_Task objective_
From the records below, output exactly the lines starting at the line with "Figure 11. The" and ending at the line with "Table 1. The difference between detection", both of them included, but no pictures.

_Dataset records_
Start of Block

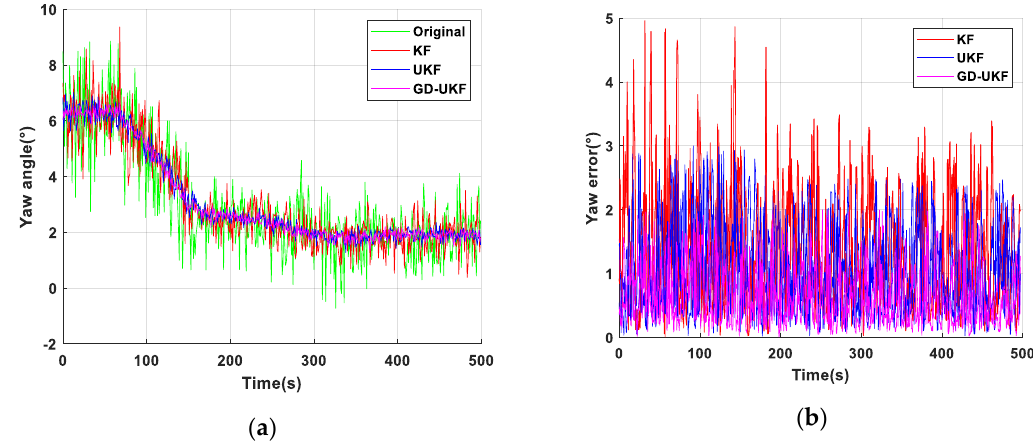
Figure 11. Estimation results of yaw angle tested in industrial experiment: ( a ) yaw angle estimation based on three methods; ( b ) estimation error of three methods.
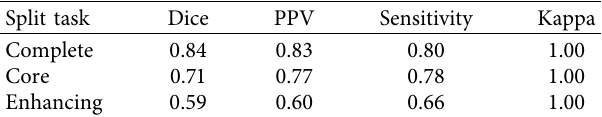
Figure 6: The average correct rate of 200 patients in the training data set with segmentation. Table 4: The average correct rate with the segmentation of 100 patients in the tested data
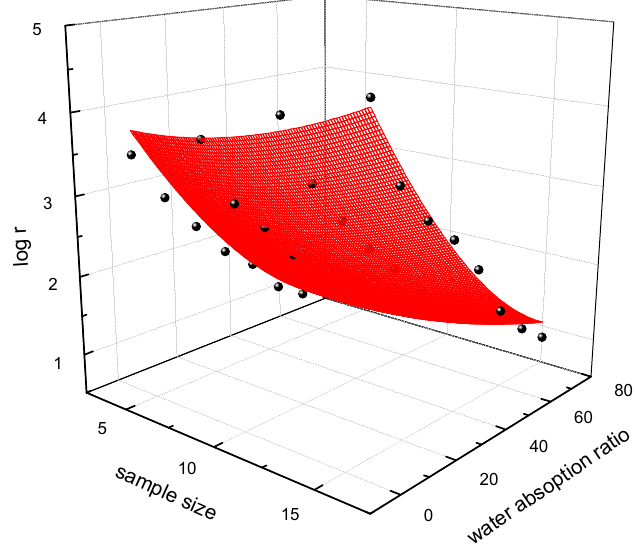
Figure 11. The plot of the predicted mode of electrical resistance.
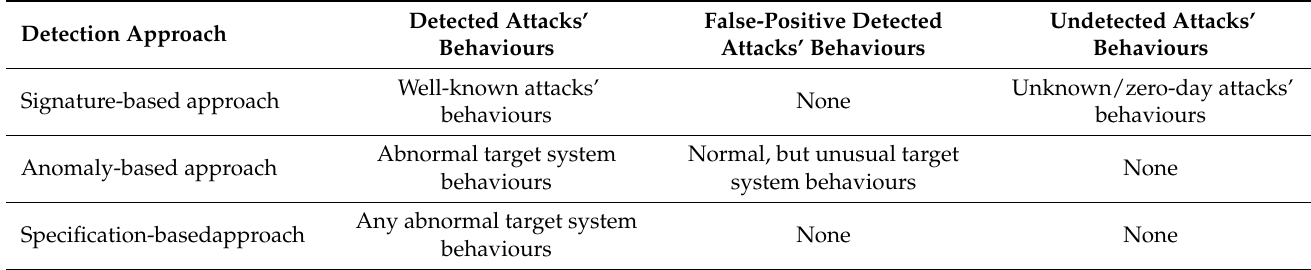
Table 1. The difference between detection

End of Block
Start of Block

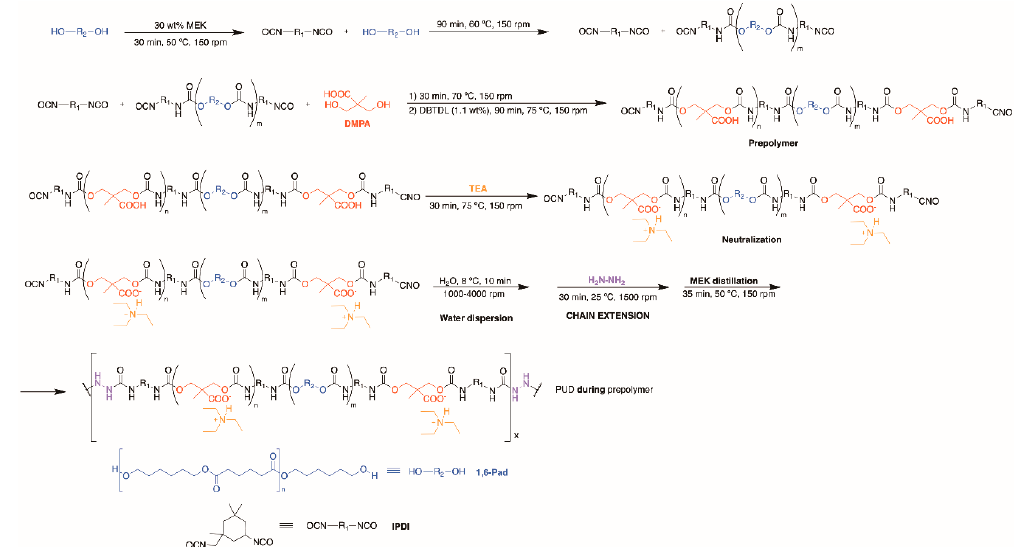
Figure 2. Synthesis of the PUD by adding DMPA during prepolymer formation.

End of Block
Start of Block

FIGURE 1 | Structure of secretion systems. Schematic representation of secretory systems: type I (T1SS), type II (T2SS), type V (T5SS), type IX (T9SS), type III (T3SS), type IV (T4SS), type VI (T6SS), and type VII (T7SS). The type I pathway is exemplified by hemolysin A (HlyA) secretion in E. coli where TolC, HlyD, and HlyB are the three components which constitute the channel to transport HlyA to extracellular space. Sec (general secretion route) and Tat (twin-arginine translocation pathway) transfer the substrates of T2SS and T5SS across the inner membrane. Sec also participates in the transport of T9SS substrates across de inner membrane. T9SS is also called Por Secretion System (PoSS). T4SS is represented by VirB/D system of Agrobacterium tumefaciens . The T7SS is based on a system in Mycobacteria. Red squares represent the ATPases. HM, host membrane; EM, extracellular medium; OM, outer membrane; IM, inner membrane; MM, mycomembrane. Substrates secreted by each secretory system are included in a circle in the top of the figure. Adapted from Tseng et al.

End of Block

_Response_
Figure 11. The plot of the predicted mode of electrical resistance.
Table 1. The difference between detection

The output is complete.